The North Carolina Medical Society opposes the measure. “Asking their patients about firearms (is) a common safety screening question for pediatricians and family physicians,” it says.

The society “opposes any legislation restricting physicians’ ability to communicate with a patient on important matters involving health and risks to their health, and especially the health of children. Doctors routinely speak with their patients about potential health threats, including dangerous chemicals, car seats, water safety, tobacco and guns.”

The bill’s sponsors reject that prescription, at least as it applies to guns. “Health care providers do not need to know whether a patient lawfully possesses or uses firearms and ammunition,” the bill says, “unless the patient specifically exhibits symptoms of illness or injury that the health care provider could reasonably attribute to the possession or use of firearms and ammunition or has expressed a desire to harm self or others.”

Some proponents put it more bluntly: Doctors should mind their own business.

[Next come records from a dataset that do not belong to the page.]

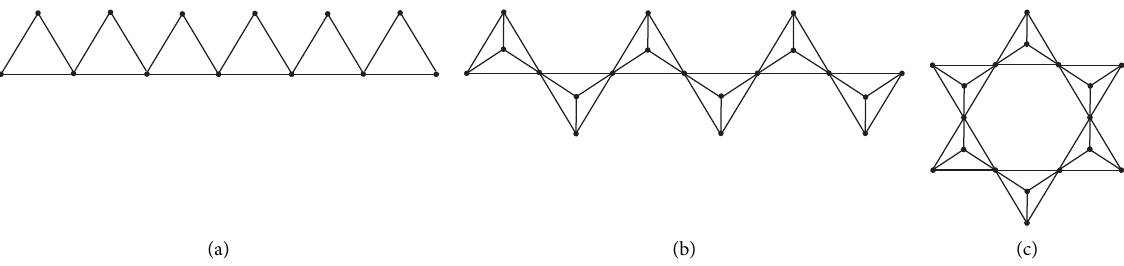
Figure 2: Path-of-complete graphs. (a) PC ( 7 ; 3 ( 6 − times )) . (b) PC ( 7 ; 4 ( 6 − times )) . (c) Cycle-of-complete graph CC ( 6 ; 4 ( 6 − times ))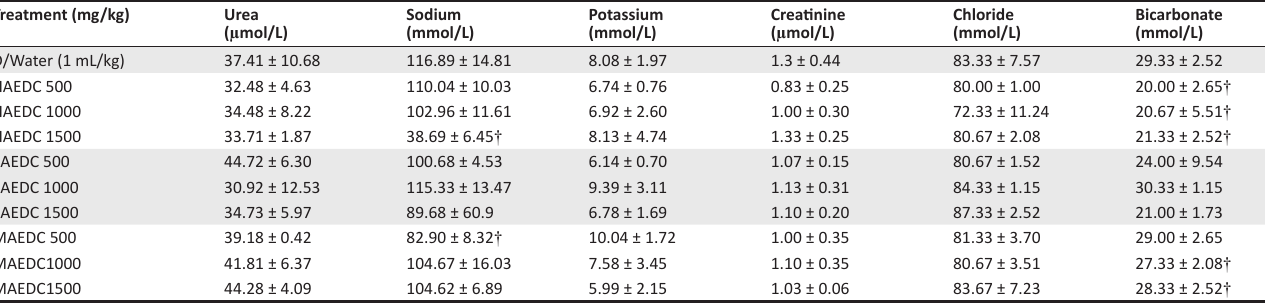
TABLE 4: Effect of n -hexane, ethyl acetate and methanol extracts of Daucus carota aerial part on renal indices of Wistar rats after oral administration for 28 days. Treatment (mg/kg)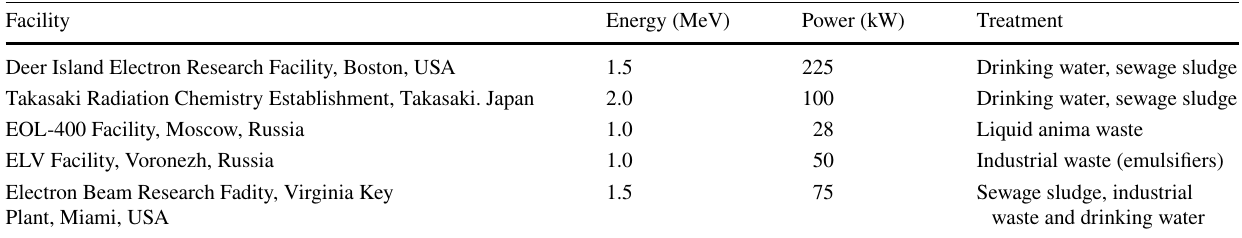
Table 3 Globally available electron beam (EB) water treatment facilities. Source: Woods and Pikaev (1994) and Bradley (1984) Facility Energy (MeV) Power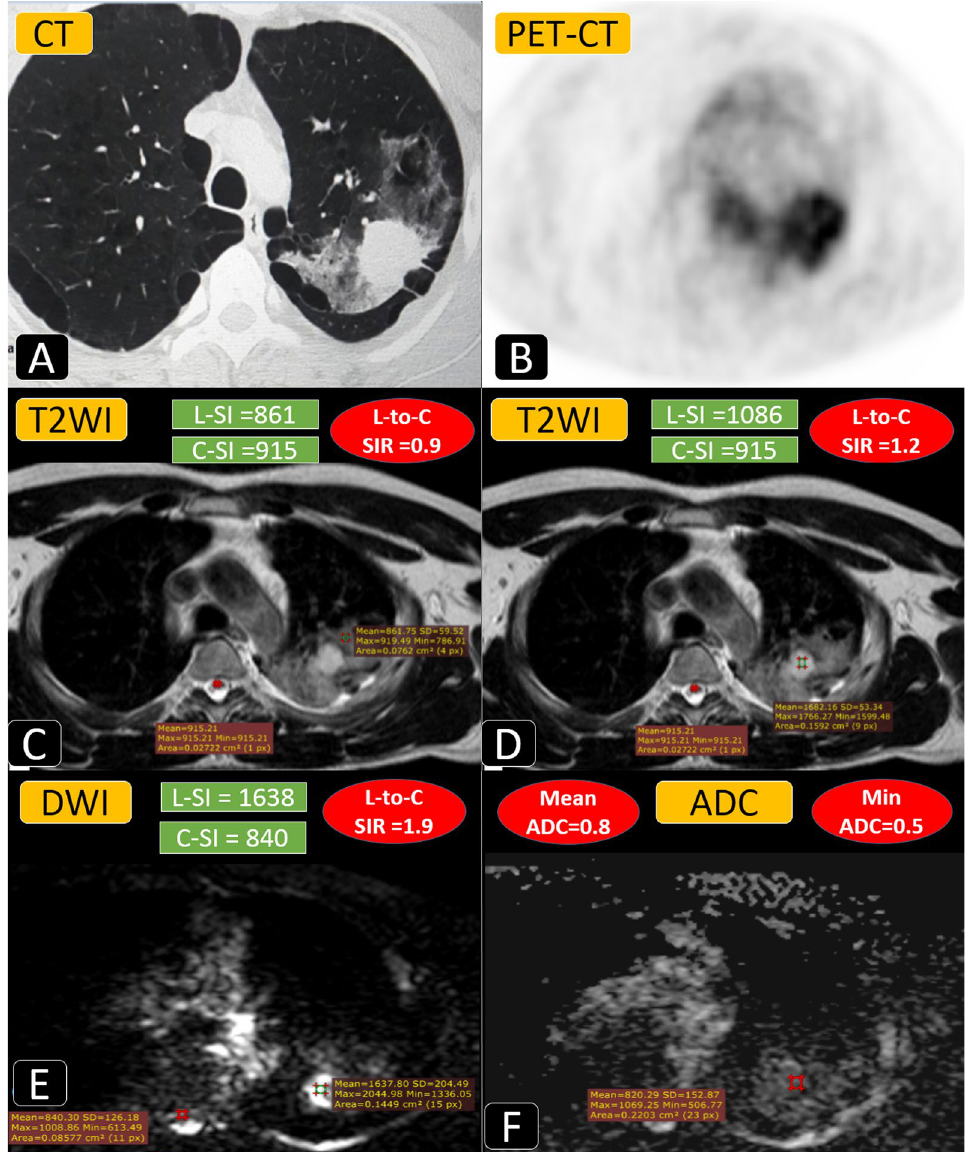
Fig. 2 A 50-year-old male patient complained of chronic cough and chest pain. A Axial chest CT cut (lung window) showed left upper lobar apical– posterior large sub-pleural homogeneous solid lung nodule showing two pleura tags and surrounded by parenchymal ground-glass reaction/halo; this is on a background of bilateral upper lobar para-septal emphysema. B Axial chest PET-CT image showing high 18F-FDG uptake. C Axial T2WI shows the high signal intensity of the nodule. After placing two ROIs within the nodule and the spinal cord, the lesion-to-spinal cord signal intensity ratio was calculated 0.9. D Same axial T2WI showing iso-intense signal of the surrounding lung parenchyma. After placing two ROIs within the = parenchyma around the lesion and the spinal cord, the lesion-to-spinal cord signal intensity ratio was calculated 1.2. E Axial DWI showing bright = signal of restricted diffusion and lesion-to-spinal cord signal intensity ratio was calculated 1.9. F ADC mapping images showing low signal = intensity with minimum ADC 0.5 10 − 3 mm 2 /s and mean ADC 0.8 10 − 3 mm 2 /s. Referring to the estimated cutoff values, T2WI L-to-SC SI ratio, = × = × DWI L-to-SC SI ratio, minimum ADC, and mean ADC suggested a malignant process. Pathologically proven non-small cell lung cancer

Health and safety are their business. A patient can exhibit signs indicating a risk for suicide or aggression without explicitly expressing a desire to harm himself or others. While the bill does not directly prohibit doctors from asking about a patient’s access to guns, it prevents them from informing police. Imagine a psychiatrist examining someone like Seung-Hui Cho, the 2007 Virginia Tech mass-murderer, finding him in a troubled state of mind, learning he has firearms, but being barred from telling police because of Cho’s right to “firearms privacy.”

Because of physicians’ free-speech rights, this measure should not survive a legal challenge. But it demonstrates how completely many state legislators have surrendered to the gun mania afflicting the country.

The bill has other unsound provisions. It would:

• Weaken criminal background checks.

• Further restrict the ability of local governments to regulate gun sales.

• Clarify that concealed carry permit holders could keep firearms inside their vehicles on private property, even if the property owners otherwise prohibit firearms on their premises.

• Prohibit a local government that enacts a noise ordinance from applying the ordinance to an existing shooting range.

In the last four years, North Carolina already has enacted many permissive gun laws. There haven’t been terrible consequences as a result, but further loosening of laws is unwarranted.

Guns are a part of our culture, for better and for worse. Gun ownership has never been threatened in North Carolina. But guns are dangerous in the wrong hands. Physicians can help determine whose hands.